The director, Peter Strickland, does a fantastic job of creating a claustrophobic and alien atmosphere. The people Gilderoy meets are increasingly hostile and unknowable. The whole film takes place inside the almost hermitically sealed studio where Gilderoy works, and inside his living quarters – two sets that are cleverly blurred into one another so we do not always know which is which. It is confusing at times, and that’s the point, because gradually, as Gilderoy works on this film (the only part of which we see are the awesome opening credits), he gradually begins to lose his mind – because by creating the sound effects for the crimes on screen, the artist begins to feel responsible for them. He becomes a complicit cog inside the nightmare factory.

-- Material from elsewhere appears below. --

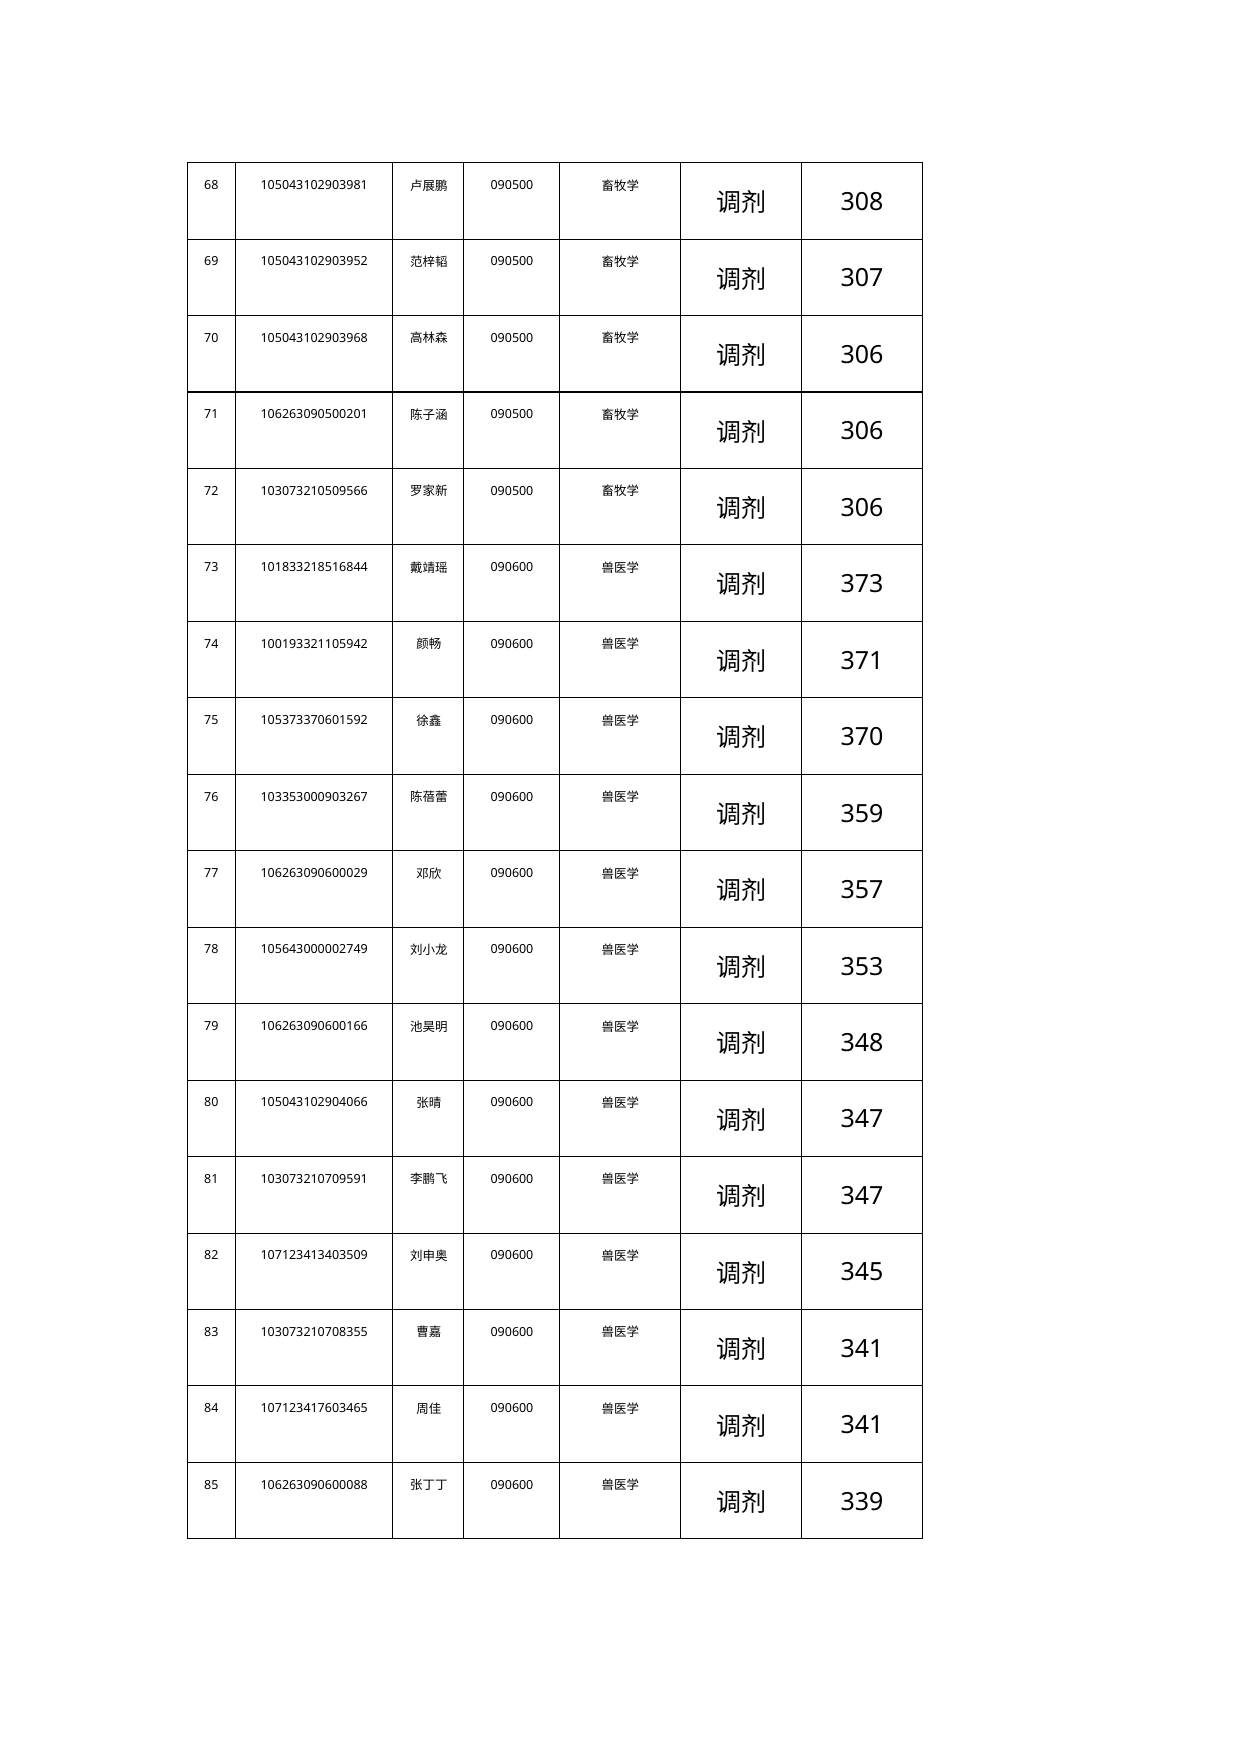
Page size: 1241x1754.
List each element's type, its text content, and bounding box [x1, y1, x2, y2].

It’s a very clever piece of filmmaking, with Gilderoy’s descent into madness captured perfectly in the breakdown of the film. His life, and the world of the movie he is working on, and even the film that we ourselves are watching, begin to overlap. I won’t say how, because the best parts of BSS are the surprising and innovative ways that Strickland causes the narrative to disintegrate and bubble up. And it’s fascinating how Gilderoy tries to remain in control. I think my favourite scene in the movie is when, in the midst of one frightening incident, Gilderoy moves towards his sound recorder as if he can simply switch it off and make things normal again. It is how he keeps his world under control, how he orders his life. It’s a brilliant piece of acting.
Despite all of this, I couldn’t help but feel disappointed. I can’t really put a finger on why, other than the fact that after the film had finished I didn’t feel the slightest bit emotionally attached to it. I was expecting the same feelings of unease that you get from a David Lynch film, the uncomfortable gut-tickling fear you have when you see a piece of cinema that truly rocks your understanding of the world. And I just didn’t feel it. For me, Gilderoy’s deterioration happened too quickly, there wasn’t enough of a narrative there, there was no real character development. Strickland, too, was maybe just a little too clever – I felt as if he had a whole heap of amazing ideas but blew them all too quickly. There was almost too much going on to fully appreciate each one. When the film finished – quite abruptly, I should say – my overriding feeling was that I had just watched another trailer for it. It left me hungry to watch a full, complete film.
Saying that, Lynsey loved it, and she has a much more eclectic, arty-farty taste in cinema than I do, so I think part of the problem is that I just wasn’t patient and clever enough to enjoy it for what it was. As Lynsey told me last night, a film doesn’t always have to make sense as a traditional narrative in order to work. And she’s right. If this had been a more conventional horror film then it probably would have been poo and I’d be moaning about the fact the director didn’t do something original with it. I guess there’s just no pleasing some people! There’s absolutely no doubt that it’s an impressive film, and that Peter Strickland is a wonderful filmmaker. I’m looking forward to seeing what he does next!